In her wonderfully-titled article, Which Textualism?, Tara Leigh Grove uses the recently decided Bostock v. Clayton County case to highlight a truth about statutory interpretation theory that scholars have largely ignored: Textualism is not a monolithic interpretive approach, but one that contains multiple competing strands. This observation is long overdue, and Bostock is an excellent vehicle for exploring its implications, given that the three separate opinions issued by the Court all claimed to employ a textualist interpretive approach—while reaching different outcomes.
Which Textualism? begins by differentiating between what Grove calls “formalistic textualism,” on the one hand, and “flexible textualism,” on the other—and uses this frame to discuss “some real, but underappreciated, disputes among textualists” regarding the universe of interpretive tools and resources courts should avail themselves of when interpreting statutes. Specifically, Grove argues that “formalistic textualism” authorizes interpreters to apply only a “closed set” of normative canons, whereas “flexible textualism” allows interpreters to consult a much wider range of canons, such as the absurdity doctrine, that invite considerable judicial discretion.
In Bostock, Grove contends that Justice Gorsuch’s majority opinion exemplified “formalistic textualism” because it focused intently on the statutory term “because of sex” and what that term means in the context of sexual orientation-based discrimination. By contrast, Grove characterizes both Bostock dissenting opinions as engaging in “flexible textualism”—because the dissents relied on atextual considerations including public views about homosexuality in 1964, other statutes enacted after Title VII, and the “far-reaching” consequences of construing Title VII to cover discrimination based on sexual orientation.
After elaborating the differences between “formalistic” versus “flexible” textualism, Grove provides some historical context for the Bostock case, tracking both the rise of textualism as a response to purposivism and the early judicial treatment of Title VII and sexual orientation claims based on a purposivist approach. Her point is that purposivism does not always tend toward “progressive” outcomes, and textualism does not always favor “conservative” ones. It is a point that others have made, but that bears repeating because it often gets lost in the focus on the U.S. Supreme Court, where the conservative Justices also tend to be the biggest proponents of textualism.
In the end, Grove endorses “formalistic,” as opposed to “flexible,” textualism—arguing that “formalistic textualism” is better at constraining judicial discretion and producing a predictable result, both rule of law values to which textualism aspires. But consistency with textualism’s own avowed interpretive goals is not Grove’s primary reason for championing “formalistic textualism;” rather, she has in mind her own unique normative goal for textualism: Grove argues that textualism can and should function in a manner that protects the legitimacy of the judiciary, by mitigating the ideological pressure judges naturally feel to rule consistently with their political preferences. Grove situates this new normative goal for textualism in Article III of the Constitution, which she reads to call for judicial independence and apolitical decisionmaking. Conversely, she notes that Article II injects politics into judicial appointments, by giving the appointment power to the President and Senate—and urges that a more cabined form of textualism could serve to alleviate the tension that inevitably exists between judges’ Article II-ensured political leanings and their Article III obligation to be independent.

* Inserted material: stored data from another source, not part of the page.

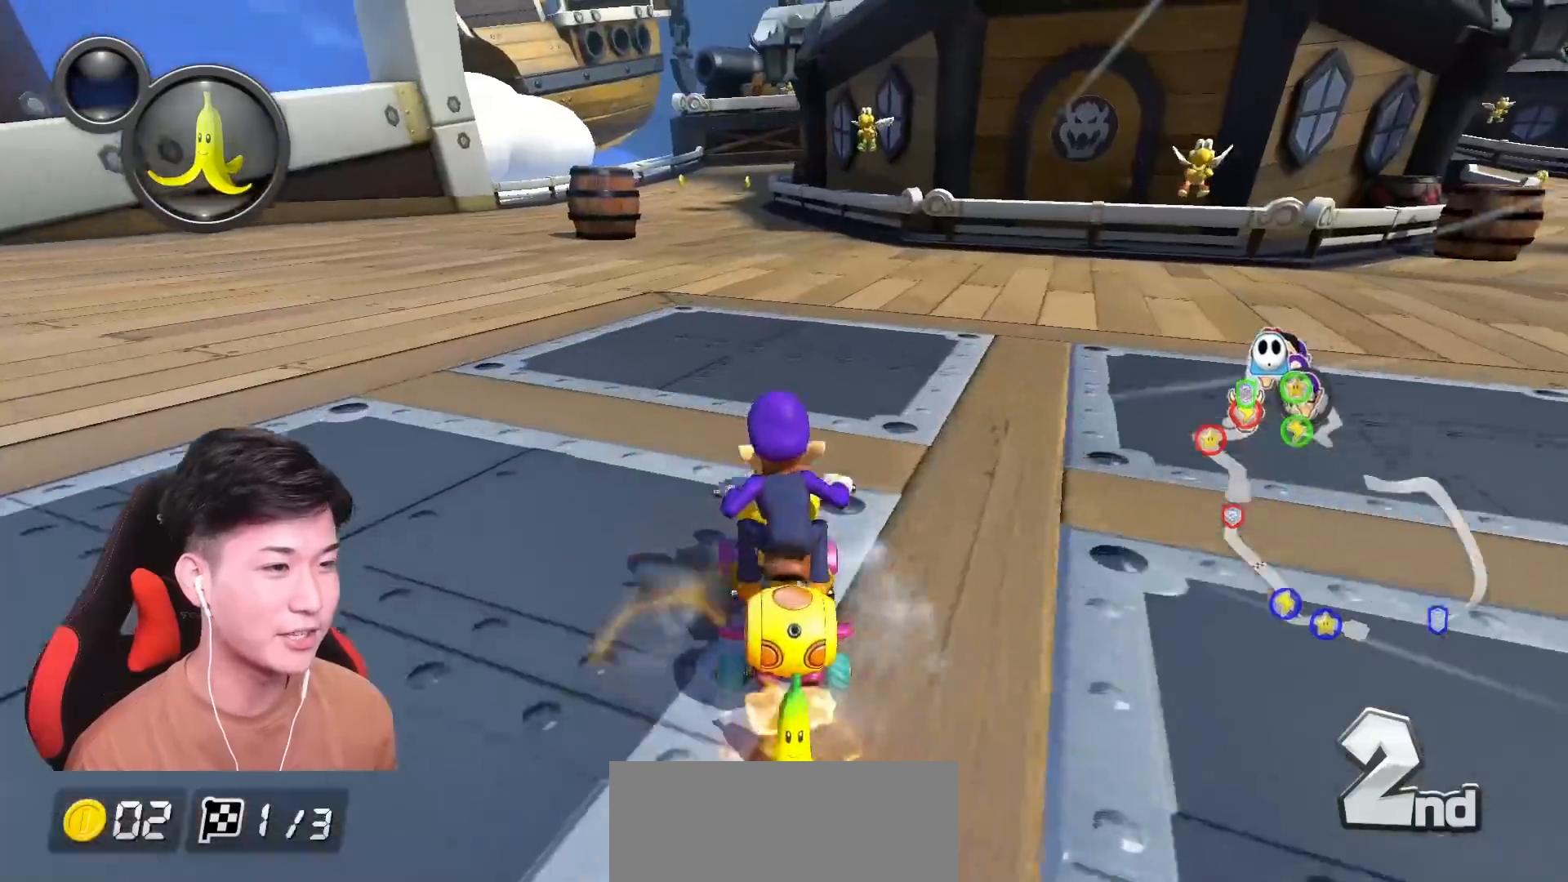
{"buttons": ["A", "L1", "R1"], "left_stick": "up-right", "events": [[83, "left_stick", "up-right"]]}
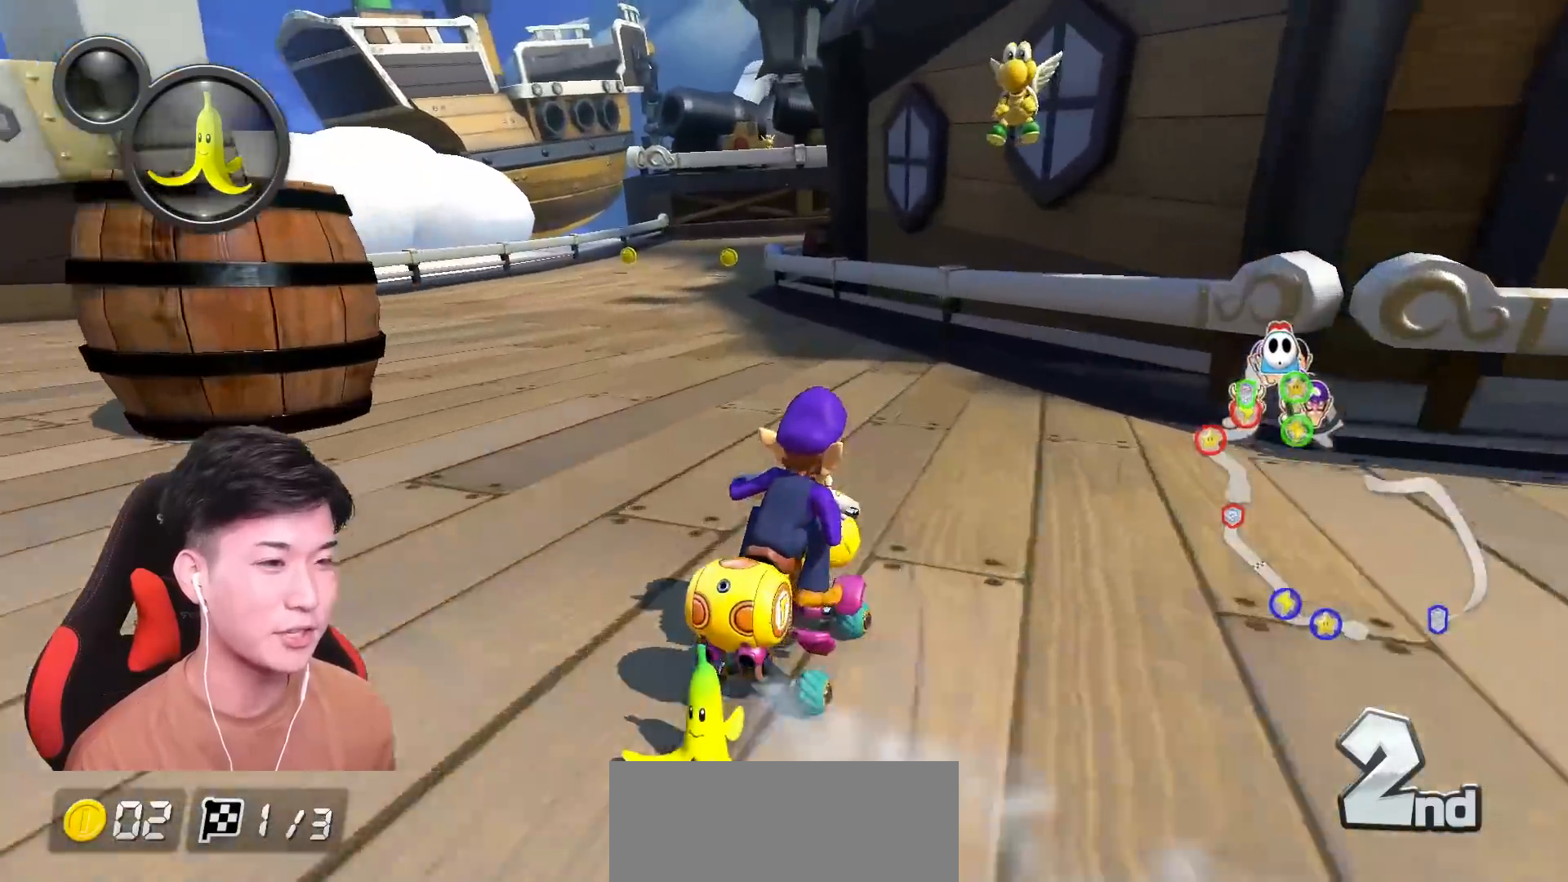
{"buttons": ["A", "L1", "R1"], "left_stick": "up-left", "events": [[17, "X", "down"], [67, "left_stick", "left"], [150, "X", "up"], [434, "left_stick", "up-left"]]}
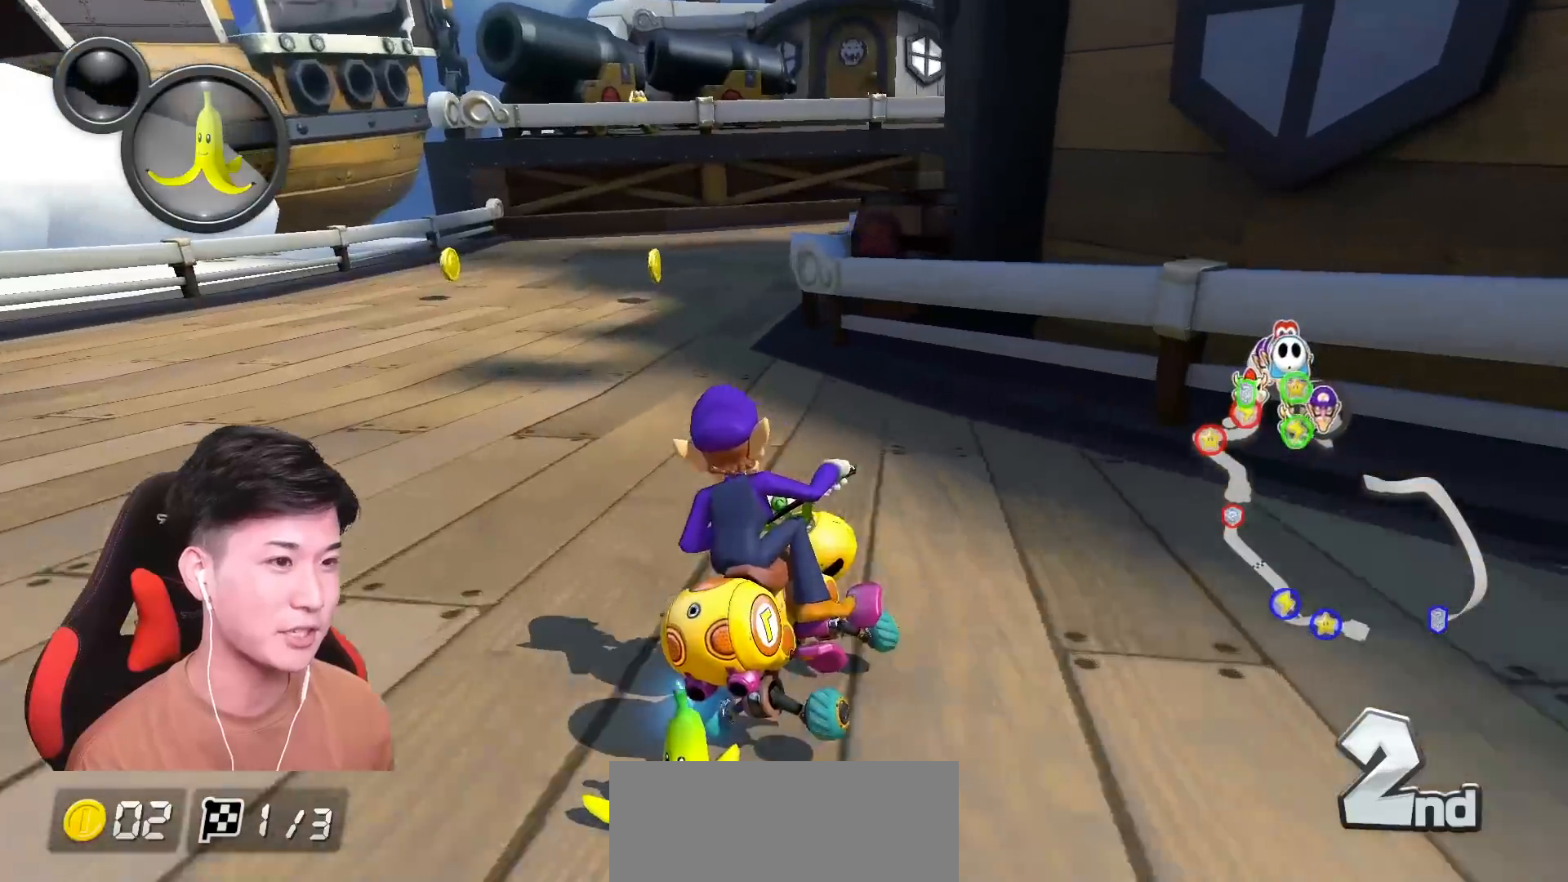
{"buttons": ["A", "L1"], "left_stick": "center", "events": [[66, "left_stick", "up-right"], [417, "left_stick", "center"], [483, "R1", "up"]]}
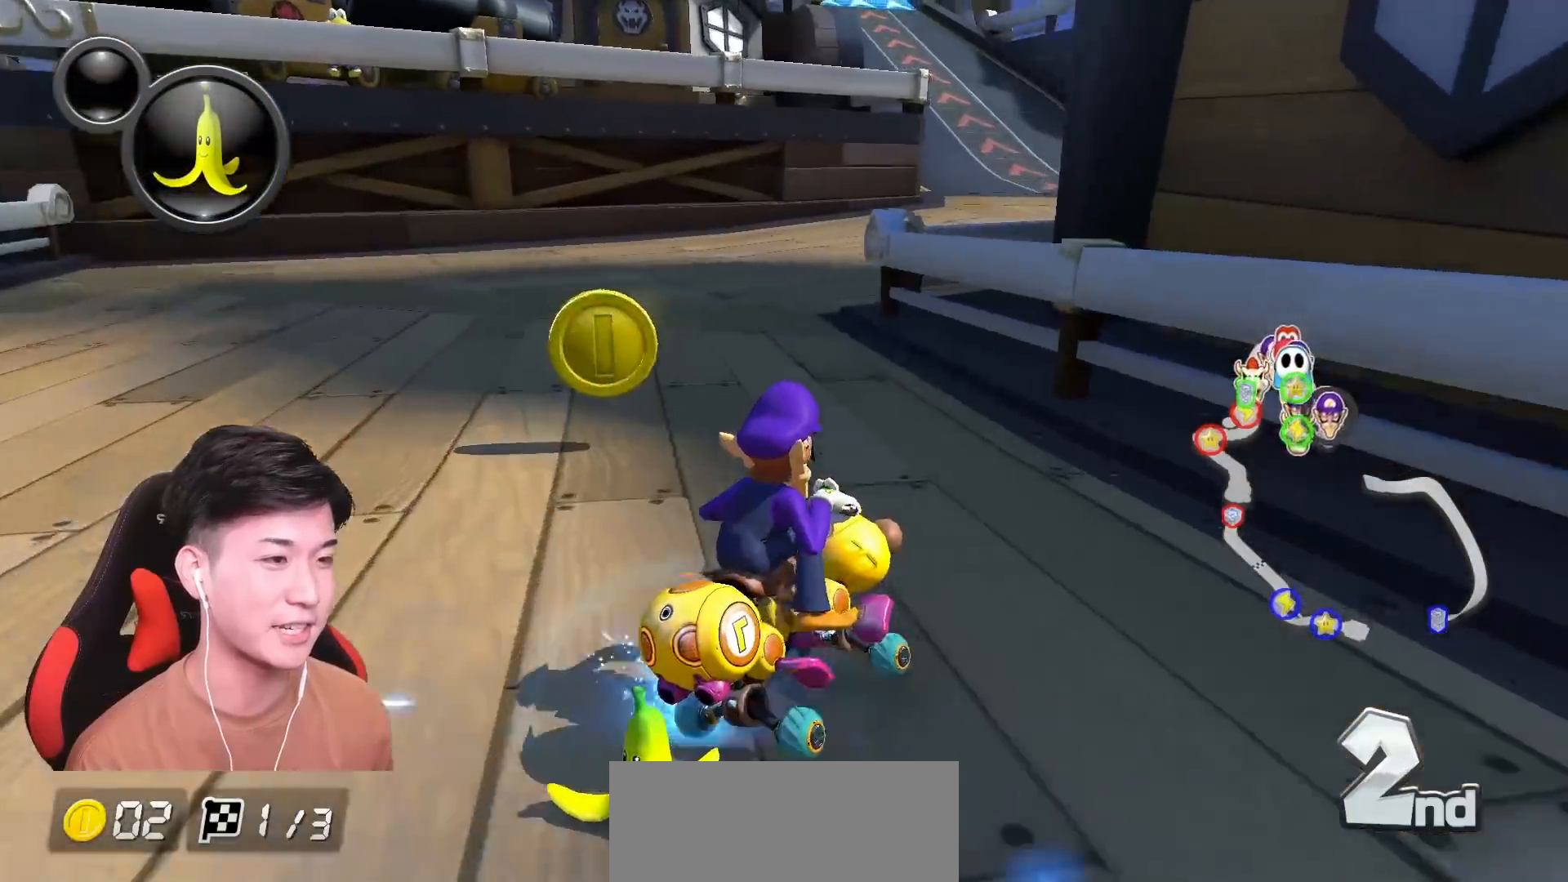
{"buttons": ["A", "L1", "R1"], "left_stick": "up-left", "events": [[50, "R1", "down"], [184, "left_stick", "up-left"]]}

Grove’s analysis of Bostock’s multiple textualisms is insightful and provocative. And her efforts to promote judicial independence and greater predictability in statutory interpretation are admirable. I am less enamored of her push for courts to adopt a more formalistic approach to textualism. (As I have explained elsewhere, I have doubts about whether a “formalistic” textualism can truly constrain judges in the manner Grove envisions and favor a more pluralistic approach to statutory construction, at least as a check on judges’ inevitable personal biases). That said, Grove’s recommended formalistic textualism approach—and particularly her Article III legitimacy rationale—is highly original and well-reasoned, and is worthy of attention from statutory interpretation scholars. Grove’s Article III arguments appear to be part of a larger project to promote judicial legitimacy, but that does not detract from the utter novelty of her normative take on textualism, or the incisiveness of her exposition of the multiple textualisms at work on the modern Supreme Court.
In short, Which Textualism? is a thought-provoking article and a highly enjoyable read, and it should be on the to-read list of anyone interested in Bostock, textualism, or questions about the judicial role and/or legitimacy of the Court.